When Walt Disney released Fantasia in 1940, he hoped to continually revise the format in order to combine new segments with old favourites. Now, 60 years on, his nephew Roy has resurrected the idea to celebrate the millennium. But, like the original, the sequel is a curates egg, with moments of hilarity and beauty alternating with the pompous and the banal.
The eco theme informing the opening recurs throughout the picture. But neither the sight of geometric butterflies fluttering frantically to the strains of Beethoven's Fifth, nor the concluding renewal fantasy enacted to Stravinsky's Firebird have the abstract grace of the original's Toccata and Fugue. Even less successful is the winsome dance of the flying whales to Respighi's Pines Of Rome, which is further marred by the impersonality of the computer-generated imagery.
In contrast to these more impressionistic pieces, three episodes tell simple stories. Mickey Mouse returns in a newly digitised version of The Sorceror's Apprentice, while Hans Christian Andersen's fable of the Steadfast Soldier is unfussily related to the accompaniment of Shostakovich's Piano Concerto #2. Finally, Donald and Daisy Duck have a charmless adventure onboard Noah's Ark, which is not improved by the replacement of Donald's trademark bluster by Elgar's Pomp And Circumstance.
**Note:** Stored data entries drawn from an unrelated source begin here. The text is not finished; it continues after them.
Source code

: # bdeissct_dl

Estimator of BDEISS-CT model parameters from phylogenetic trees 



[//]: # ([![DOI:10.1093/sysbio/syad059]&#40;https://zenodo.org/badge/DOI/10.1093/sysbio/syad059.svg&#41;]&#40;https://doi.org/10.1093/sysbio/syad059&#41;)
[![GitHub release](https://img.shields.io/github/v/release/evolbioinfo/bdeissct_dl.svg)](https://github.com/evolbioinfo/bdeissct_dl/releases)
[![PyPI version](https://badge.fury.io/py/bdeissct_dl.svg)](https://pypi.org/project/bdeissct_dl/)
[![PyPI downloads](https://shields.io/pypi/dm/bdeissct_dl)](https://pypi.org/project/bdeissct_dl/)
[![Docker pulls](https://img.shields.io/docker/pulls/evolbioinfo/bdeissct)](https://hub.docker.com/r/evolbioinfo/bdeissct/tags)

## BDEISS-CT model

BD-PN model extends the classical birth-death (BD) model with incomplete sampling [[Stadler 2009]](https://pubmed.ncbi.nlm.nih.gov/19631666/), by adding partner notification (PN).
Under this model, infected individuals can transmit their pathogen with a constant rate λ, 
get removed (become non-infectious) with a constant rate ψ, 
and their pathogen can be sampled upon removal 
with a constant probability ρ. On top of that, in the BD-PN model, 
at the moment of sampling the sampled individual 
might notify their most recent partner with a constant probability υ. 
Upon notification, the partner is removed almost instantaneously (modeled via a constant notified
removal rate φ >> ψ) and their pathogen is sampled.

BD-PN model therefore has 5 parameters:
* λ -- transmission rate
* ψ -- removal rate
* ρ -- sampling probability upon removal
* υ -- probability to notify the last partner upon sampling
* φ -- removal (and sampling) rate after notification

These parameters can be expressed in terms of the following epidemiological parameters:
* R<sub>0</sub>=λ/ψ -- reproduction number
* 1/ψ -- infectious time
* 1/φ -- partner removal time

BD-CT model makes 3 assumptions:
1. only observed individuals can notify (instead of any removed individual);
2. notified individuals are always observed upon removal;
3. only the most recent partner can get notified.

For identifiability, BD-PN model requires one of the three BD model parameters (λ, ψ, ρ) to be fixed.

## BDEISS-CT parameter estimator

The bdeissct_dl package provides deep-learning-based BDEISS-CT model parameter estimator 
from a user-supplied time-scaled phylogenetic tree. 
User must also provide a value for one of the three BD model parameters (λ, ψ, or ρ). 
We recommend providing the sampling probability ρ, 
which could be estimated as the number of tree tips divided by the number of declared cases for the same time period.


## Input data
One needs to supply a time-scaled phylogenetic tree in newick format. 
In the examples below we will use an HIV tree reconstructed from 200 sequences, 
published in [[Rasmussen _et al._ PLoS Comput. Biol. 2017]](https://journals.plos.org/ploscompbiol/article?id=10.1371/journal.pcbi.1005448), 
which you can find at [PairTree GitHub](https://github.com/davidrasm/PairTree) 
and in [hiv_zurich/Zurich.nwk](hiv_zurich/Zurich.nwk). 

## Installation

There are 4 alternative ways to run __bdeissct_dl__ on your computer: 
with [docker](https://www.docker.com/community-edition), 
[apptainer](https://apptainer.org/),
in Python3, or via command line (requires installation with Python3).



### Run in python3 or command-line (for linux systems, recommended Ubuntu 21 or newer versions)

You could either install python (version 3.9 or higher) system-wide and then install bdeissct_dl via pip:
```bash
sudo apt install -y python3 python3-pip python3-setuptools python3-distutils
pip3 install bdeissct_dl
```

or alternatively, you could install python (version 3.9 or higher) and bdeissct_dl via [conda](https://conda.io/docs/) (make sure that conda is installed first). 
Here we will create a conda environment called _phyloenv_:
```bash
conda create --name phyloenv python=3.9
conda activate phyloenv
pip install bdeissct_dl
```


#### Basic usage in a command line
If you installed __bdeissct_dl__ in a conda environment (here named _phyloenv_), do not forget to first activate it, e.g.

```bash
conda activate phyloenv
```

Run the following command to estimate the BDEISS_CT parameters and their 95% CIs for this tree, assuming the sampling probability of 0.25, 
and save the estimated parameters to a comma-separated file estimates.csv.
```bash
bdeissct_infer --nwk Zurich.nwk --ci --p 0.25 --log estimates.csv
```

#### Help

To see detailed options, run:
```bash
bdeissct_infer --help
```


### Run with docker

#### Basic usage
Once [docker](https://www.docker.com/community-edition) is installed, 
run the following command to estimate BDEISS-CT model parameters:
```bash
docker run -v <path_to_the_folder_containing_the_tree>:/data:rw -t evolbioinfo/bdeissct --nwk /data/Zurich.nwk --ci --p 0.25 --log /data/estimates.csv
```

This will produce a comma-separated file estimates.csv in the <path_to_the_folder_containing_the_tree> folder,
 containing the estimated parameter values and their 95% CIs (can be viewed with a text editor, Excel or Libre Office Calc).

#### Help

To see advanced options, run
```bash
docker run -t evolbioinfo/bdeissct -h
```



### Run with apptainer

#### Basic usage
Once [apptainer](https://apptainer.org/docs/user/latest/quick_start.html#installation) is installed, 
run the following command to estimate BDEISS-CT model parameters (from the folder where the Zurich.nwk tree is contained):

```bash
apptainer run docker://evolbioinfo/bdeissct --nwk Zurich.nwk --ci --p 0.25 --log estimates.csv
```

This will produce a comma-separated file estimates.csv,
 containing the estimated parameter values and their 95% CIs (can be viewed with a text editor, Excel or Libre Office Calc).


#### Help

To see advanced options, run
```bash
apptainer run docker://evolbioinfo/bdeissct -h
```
The real invention is saved for a day in the life... segment inspired by the cartooning of Al Hirschfeld and underscored by Gershwin's Rhapsody In Blue. But, while this New York portmanteau exploits the urban vibrance of the music, it is also guilty of some dubious racial and sexual caricaturing. Free of any such lapses is the gleefully silly episode in which a mischievous flamingo causes havoc with a yoyo to Saint-Saens' Carnival Of The Animals. Dressed up in IMAX, Fantasia 2000 is a breathtaking spectacle. But bereft of its scale, it hardly justifies the 60-year wait.